Description of research

General

Cryptology includes both cryptography and cryptanalysis. Cryptographic functions and protocols comprise the most important set of mechanisms for achieving security in information and communication technology. A few of many information security goals are privacy, confidentiality, authenticity, integrity, anonymity, non-­‐repudiation, certification, verifiability. The theoretical foundations for modern cryptology are information theory, computational complexity, algebra and number theory. One grand challenge of this field is the fundamental but unproven assumption of computational one-­‐way functions. For instance, computational hardness of the discrete log problem of various groups is still unclear. Another grand challenge is the necessary and sufficient composition of cryptographic protocols that must be integrated to achieve secure communications.
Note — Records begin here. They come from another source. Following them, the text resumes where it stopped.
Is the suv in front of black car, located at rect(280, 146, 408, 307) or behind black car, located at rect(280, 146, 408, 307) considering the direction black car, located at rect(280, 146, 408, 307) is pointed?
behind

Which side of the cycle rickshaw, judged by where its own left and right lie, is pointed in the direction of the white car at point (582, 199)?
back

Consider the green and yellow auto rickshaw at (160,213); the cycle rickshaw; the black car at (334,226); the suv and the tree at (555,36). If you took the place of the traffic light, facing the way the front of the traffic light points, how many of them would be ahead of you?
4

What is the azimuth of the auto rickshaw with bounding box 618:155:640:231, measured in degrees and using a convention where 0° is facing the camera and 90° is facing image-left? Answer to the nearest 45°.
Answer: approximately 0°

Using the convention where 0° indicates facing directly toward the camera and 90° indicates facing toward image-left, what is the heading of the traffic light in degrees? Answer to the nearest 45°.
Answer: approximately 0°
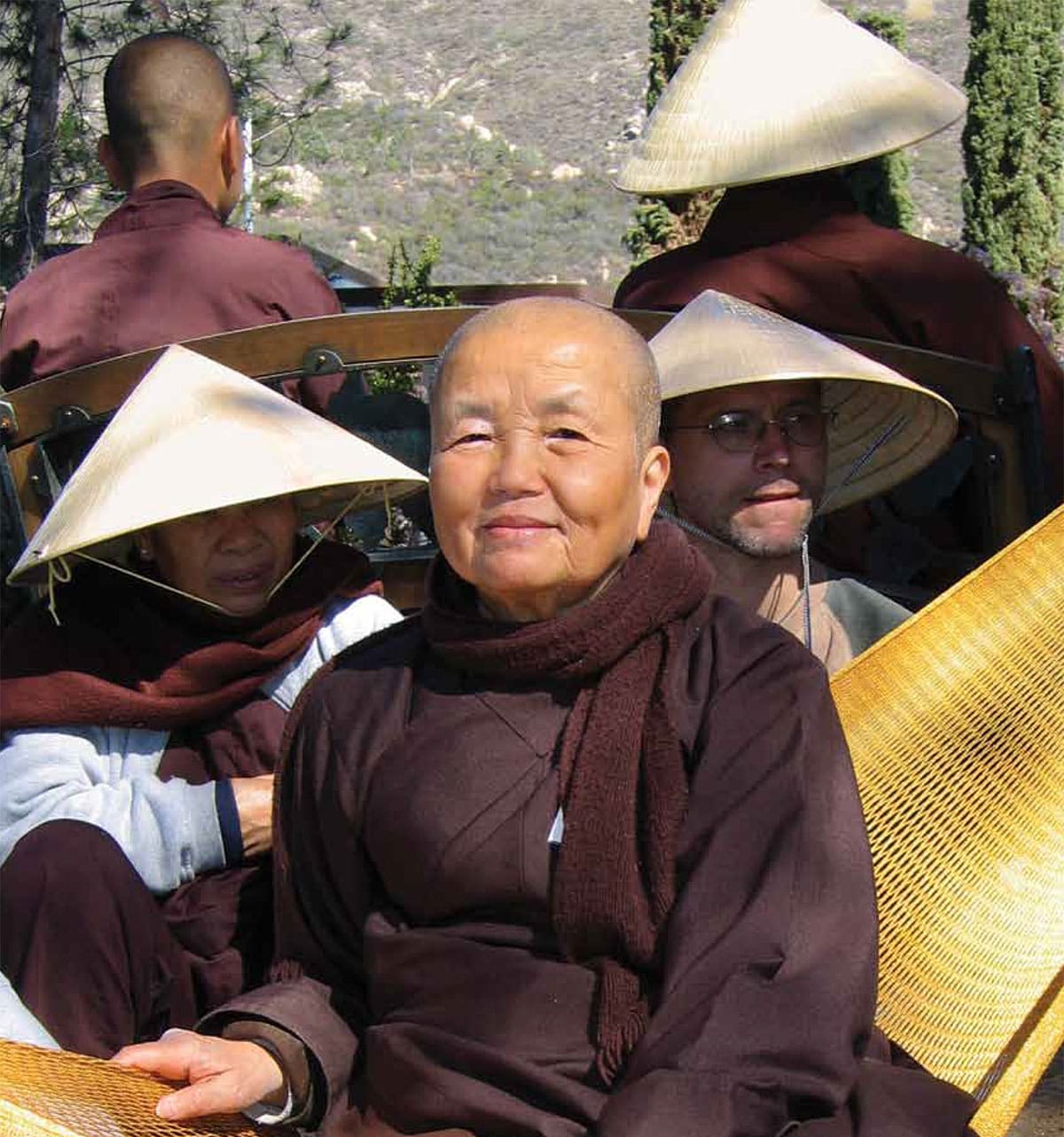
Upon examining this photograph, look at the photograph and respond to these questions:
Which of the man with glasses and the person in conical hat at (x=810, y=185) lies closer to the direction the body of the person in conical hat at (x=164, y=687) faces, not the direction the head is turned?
the man with glasses

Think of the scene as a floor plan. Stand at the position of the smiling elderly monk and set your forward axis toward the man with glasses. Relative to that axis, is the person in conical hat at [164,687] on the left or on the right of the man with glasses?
left

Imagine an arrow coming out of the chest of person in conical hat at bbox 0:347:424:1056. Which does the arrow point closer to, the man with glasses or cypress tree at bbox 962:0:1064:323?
the man with glasses

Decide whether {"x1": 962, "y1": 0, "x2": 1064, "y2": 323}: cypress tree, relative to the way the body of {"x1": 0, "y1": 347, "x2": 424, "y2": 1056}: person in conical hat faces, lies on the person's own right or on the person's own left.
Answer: on the person's own left

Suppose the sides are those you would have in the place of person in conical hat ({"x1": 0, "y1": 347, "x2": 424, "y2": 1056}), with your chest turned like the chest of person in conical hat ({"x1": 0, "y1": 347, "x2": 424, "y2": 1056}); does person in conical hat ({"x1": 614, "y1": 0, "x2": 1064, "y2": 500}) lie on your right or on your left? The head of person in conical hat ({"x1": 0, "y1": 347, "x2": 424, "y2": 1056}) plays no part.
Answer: on your left

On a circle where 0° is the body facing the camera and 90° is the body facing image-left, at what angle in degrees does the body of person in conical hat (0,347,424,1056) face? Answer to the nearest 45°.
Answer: approximately 315°

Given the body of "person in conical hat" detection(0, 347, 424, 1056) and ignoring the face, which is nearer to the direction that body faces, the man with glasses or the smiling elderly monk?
the smiling elderly monk
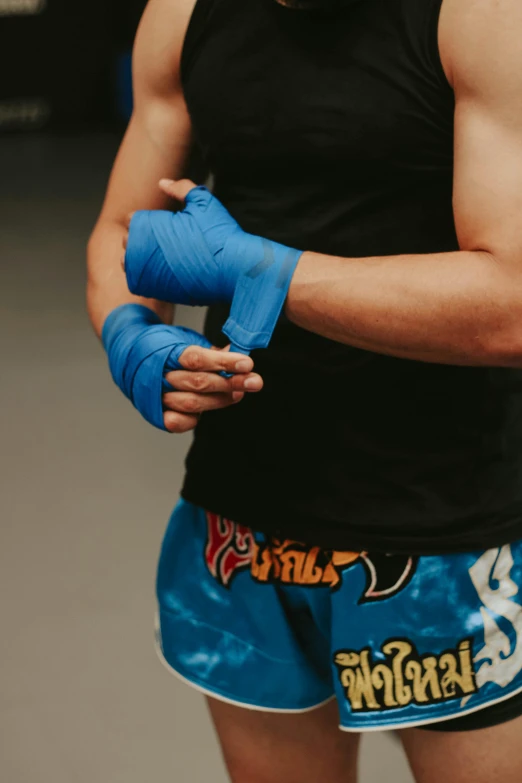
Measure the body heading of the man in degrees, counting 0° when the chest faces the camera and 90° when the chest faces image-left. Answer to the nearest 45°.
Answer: approximately 45°
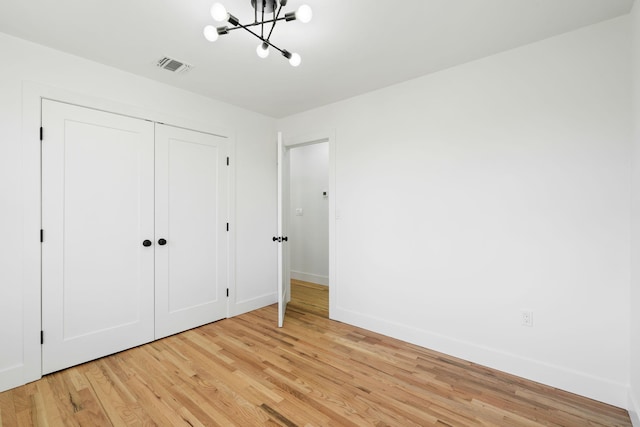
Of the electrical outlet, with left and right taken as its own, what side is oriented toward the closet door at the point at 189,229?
right

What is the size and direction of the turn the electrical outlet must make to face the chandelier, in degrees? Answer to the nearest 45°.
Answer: approximately 45° to its right

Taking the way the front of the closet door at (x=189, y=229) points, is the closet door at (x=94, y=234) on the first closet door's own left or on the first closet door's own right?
on the first closet door's own right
The researchers will cover several technical approaches to the field, including design and verification of cryptographic protocols, and integrating these into network protocols. Technology for implementing cryptographic hardware and software. Construction and analysis of cryptographic functions, algebra and number theory, formal proof techniques.

Standards

The important ICT standardization bodies ETSI, IEEE, and NIST are showing a vibrant interest for developing cryptographic standards, including primitives resistant to future quantum computing.

Cloud security

Migration of IT services into distributed, remote, and often outsourced environments has had a profound effect on storage and processing of information for individuals, governments and industry. The consequent new security challenges have led to numerous cryptographic developments, most famously as a motivation for fully homomorphic encryption. There remain many research challenges, particularly suitable key management processes and efficient mechanisms for multi-­‐party computation.

Authentication

While huge progress has been made in developing models and analysis techniques for authentication protocols, real world protocols continue to exhibit vulnerabilities. Indeed many real world protocols, including prominent internet protocols such as SSL/TLS, cannot be proven secure in the common models. In the last few years new approaches to analysis of authentication protocols have been developed and applied to internet protocols. We are interested in pushing these developments further by capturing more precisely the real world protocols in use and, more generally, understanding what are the most appropriate security properties to model.